Asked about the general mood, he said: "People are precautionary." There was widespread scepticism about GM crops and foods in general.
                      
Professor Grant, formerly pro vice-chancellor of Cambridge University, emphasised that the material had yet to be fully analysed. No specific conclusions could be drawn.
                      
But the scepticism, he said, was partly because people did not trust the agricultural research done by what they saw as private, profit-making companies such as Monsanto, rather than Government's agricultural research stations. It was also because the GM crops proposed - oilseed rape, maize and beet - did not appeal to people. "There is no perception of potential benefits on a consumer level," he said.
                      
Professor Grant's comments will be especially unwelcome to Mr Blair, and to other pro-GM ministers such as Margaret Beckett, the Environment Secretary, and Lord Sainsbury of Turville, the Science minister, as it comes hard on the heels of another official GM exercise which did not go the way the Government may have wished, the Cabinet Office study of GM costs and benefits.
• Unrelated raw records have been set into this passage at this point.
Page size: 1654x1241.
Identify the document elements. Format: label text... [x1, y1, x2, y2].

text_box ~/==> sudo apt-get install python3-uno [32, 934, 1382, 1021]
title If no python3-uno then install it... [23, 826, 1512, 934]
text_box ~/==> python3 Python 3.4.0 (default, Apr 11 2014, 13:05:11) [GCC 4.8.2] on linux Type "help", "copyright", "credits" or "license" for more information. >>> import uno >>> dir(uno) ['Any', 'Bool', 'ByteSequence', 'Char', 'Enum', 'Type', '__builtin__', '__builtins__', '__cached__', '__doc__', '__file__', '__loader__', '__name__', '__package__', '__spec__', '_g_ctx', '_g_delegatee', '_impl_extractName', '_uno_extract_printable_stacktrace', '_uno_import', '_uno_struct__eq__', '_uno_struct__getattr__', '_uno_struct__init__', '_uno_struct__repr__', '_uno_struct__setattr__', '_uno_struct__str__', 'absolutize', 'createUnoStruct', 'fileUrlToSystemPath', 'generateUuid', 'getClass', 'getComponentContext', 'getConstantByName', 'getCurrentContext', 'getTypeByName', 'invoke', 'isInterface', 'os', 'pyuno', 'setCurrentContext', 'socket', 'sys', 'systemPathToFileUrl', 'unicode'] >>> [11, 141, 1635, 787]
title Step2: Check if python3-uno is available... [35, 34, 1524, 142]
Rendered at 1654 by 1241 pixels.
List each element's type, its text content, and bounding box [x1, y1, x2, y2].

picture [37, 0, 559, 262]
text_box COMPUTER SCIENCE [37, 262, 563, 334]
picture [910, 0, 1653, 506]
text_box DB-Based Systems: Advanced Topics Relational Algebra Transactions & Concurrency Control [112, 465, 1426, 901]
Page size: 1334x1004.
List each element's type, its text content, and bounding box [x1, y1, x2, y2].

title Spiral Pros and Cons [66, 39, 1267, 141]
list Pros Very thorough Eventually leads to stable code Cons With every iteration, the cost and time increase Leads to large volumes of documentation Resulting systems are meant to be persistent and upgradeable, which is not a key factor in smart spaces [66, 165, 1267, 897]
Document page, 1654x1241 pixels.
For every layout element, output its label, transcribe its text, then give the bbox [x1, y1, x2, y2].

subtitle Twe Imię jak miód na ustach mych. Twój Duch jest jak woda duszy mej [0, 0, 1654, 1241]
This concluded last week that economic benefits from growing GM crops in Britain were likely to be limited.
                      
A third official GM exercise, a review of GM science conducted by a panel led by Professor Sir David King, the Government's chief scientific adviser, will report on Monday.
                      
Whether or not the debate has an influence on the decision to authorise the commercial growth of GM crops in Britain, expected in the autumn, remains to be seen. Mrs Beckett promised to "listen" to the conclusions - but not necessarily to take any account of them.